它是如何區分是Vista之後的Windows版本還是之前的版本的呢? 是通過下面這個函數 AudioDeviceWindowsCore::CoreAudioIsSupported() 來判斷的。
我們來看一下它的大體過程:
int32_t AudioDeviceModuleImpl::CreatePlatformSpecificObjects()
{
...
#if defined(HJAV_WINDOWS_CORE_AUDIO_BUILD)
...
if (AudioDeviceWindowsCore::CoreAudioIsSupported())
{
// create *Windows Core Audio* implementation
ptrAudioDevice = new AudioDeviceWindowsCore(Id());
...
}
else
{
// create *Windows Wave Audio* implementation
ptrAudioDevice = new AudioDeviceWindowsWave(Id());
...
}
...
}
從上面的代碼,我們可以看出CloudRTC會通過 CoreAudioIsSupported
函數的返回值來判定是使用 AudioDeviceWindowsCore
採集、播放音頻,還是使用 AudioDeviceWindowsWave
處理音頻。
OK,瞭解了上面的邏輯後,我們再來詳細的看一下 CoreAudioIsSupported
是如何判斷是否支持 CoreAudio的。
基本知識
在看 CoreAudioIsSupported 之前,我們還要了解以下一些基本知識:
MMDevice(Windows Multimedia Device)API能夠找到音頻終端設備,並決定它們的能力以及爲這些設備創建驅動實例 。

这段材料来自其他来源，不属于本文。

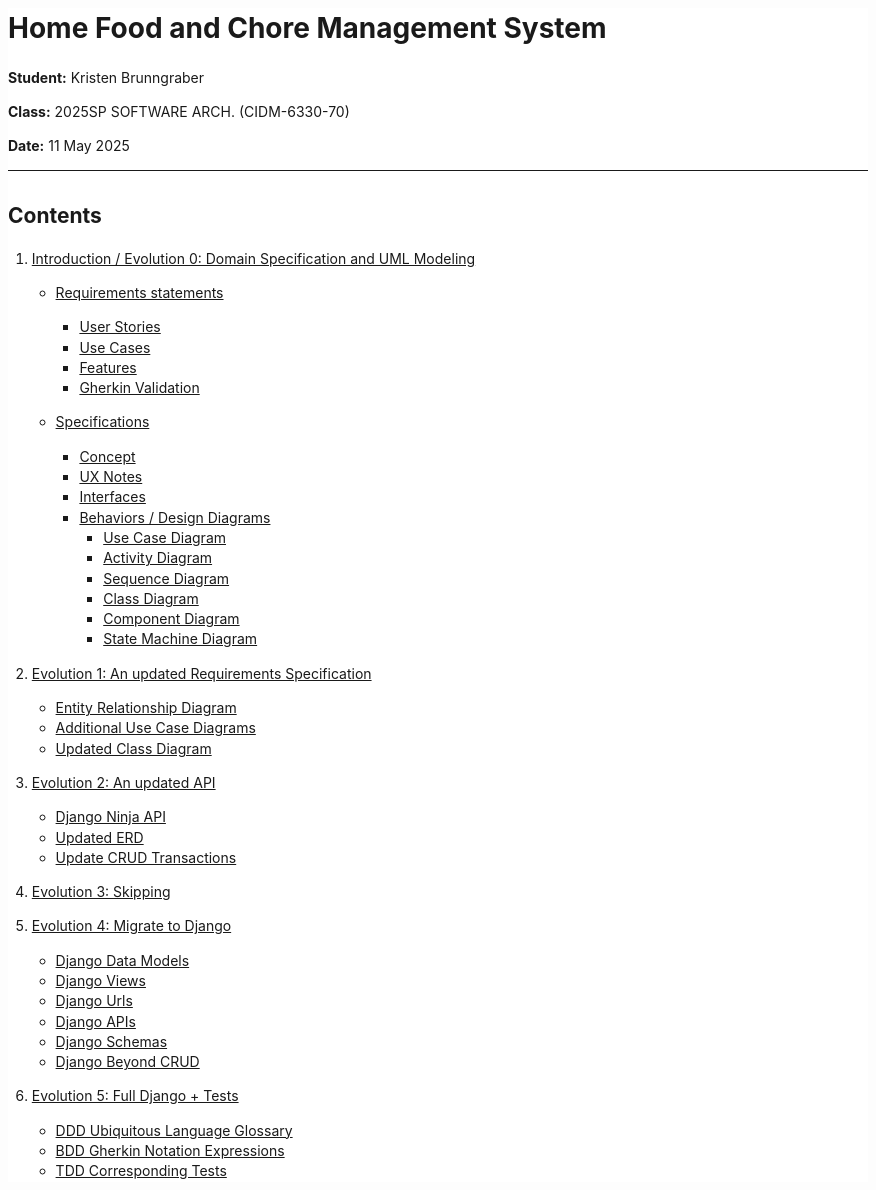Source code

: # Home Food and Chore Management System  

**Student:** Kristen Brunngraber

**Class:**  2025SP SOFTWARE ARCH. (CIDM-6330-70)

**Date:**  11 May 2025

------------------------------------------------------------------------------------------------

## Contents

1. [Introduction / Evolution 0: Domain Specification and UML Modeling](#Introduction)  
	* [Requirements statements](#Requirements-Statements)
		* [User Stories](#User-Stories)
		* [Use Cases](#Use-Cases)
		* [Features](#Features)
		* [Gherkin Validation](#Gherkin-Validation)

	* [Specifications](#Specifications)
		* [Concept](#Concept)  
		* [UX Notes](#UX-Notes)
		* [Interfaces](#Interfaces) 
		* [Behaviors / Design Diagrams](#Design-Diagrams)
			- [Use Case Diagram](#Use-Case-Diagram)
			- [Activity Diagram](#Activity-Diagram)
			- [Sequence Diagram](#System-Level-Sequence-Diagram)
			- [Class Diagram](#Class-Diagram)
			- [Component Diagram](#Component-Diagram)
			- [State Machine Diagram](#State-Machine-Diagram)

3. [Evolution 1: An updated Requirements Specification](#Requirements-Specification)
	*  [Entity Relationship Diagram](#Entity-Relationship-Diagram) 
	*  [Additional Use Case Diagrams](#Service-Level-Use-Case-Sequence-Diagrams)
	*  [Updated Class Diagram](#Updated-Class-Diagram)
 
4. [Evolution 2: An updated API](#Updated-API)
	*  [Django Ninja API](#Django-Ninja-API)
	*  [Updated ERD](#Updated-ERD) 
	*  [Update CRUD Transactions](#Update-CRUD-Transactions)

5. [Evolution 3: Skipping](#Evolution-3)

6. [Evolution 4: Migrate to Django](#Migrate-to-Django)
	*  [Django Data Models](#Data-Models)
	*  [Django Views](#Views) 
	*  [Django Urls](#URLs)
	*  [Django APIs](#APIs)
	*  [Django Schemas](#Schemas)
	*  [Django Beyond CRUD](#Beyond-CRUD-Attempt)

7. [Evolution 5: Full Django + Tests](#Full-Django-and-Tests)
	* [DDD Ubiquitous Language Glossary](#DDD-Ubiquitous-Language-Glossary)
	* [BDD Gherkin Notation Expressions](#BDD-Gherkin-Notation-Expressions)
	* [TDD Corresponding Tests](#TDD-Corresponding-Tests)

在 Mmdeviceapi.h 頭文件中,定義了 MMDevice API 相關接口。MMDevice API 由幾個接口組成。這些接口中的第一個是 IMMDeviceEnumerator 。通過調用CoCreateInstance函數,IAudioClient能夠遍歷設備對象的IMMDeviceEnumerator 接口的引用。
通過 IMMDeviceEnumerator 接口,IAudioClient又能獲得在MMDevice API中其它接口的引用。MMDevice API實現了下面的接口:
- IMMDevice:代表一個音頻設備。
- IMMDeviceCollection: 代表音頻設備集。
- IMMDeviceEnumerator: 提供了遍歷音頻設備的方法。
- IMMEndpoint: 代表一個音頻終端設備。
CoreAudioIsSupported函數
CoreAudioIsSupported 大體上做了以下幾件事兒:
- 通過系統函數
VerifyVersionInfo
獲取當前系統的版本,只有 Vista 及之後的版本纔可以用 CoreAudio。 - 初始化COM組件,並使用 MTA模式,也就是多線程模式。
- 檢查MMDevice API是否有效。
- 驗證我們是否可以創建並初始化 Core Audio 類。
下面我們看一下具體的代碼邏輯:
bool AudioDeviceWindowsCore::CoreAudioIsSupported()
{
...
// 1) Check if Windows version is Vista SP1 or later.
//
// CoreAudio is only available on Vista SP1 and later.
//
OSVERSIONINFOEX osvi;
DWORDLONG dwlConditionMask = 0;
int op = VER_LESS_EQUAL;
// Initialize the OSVERSIONINFOEX structure.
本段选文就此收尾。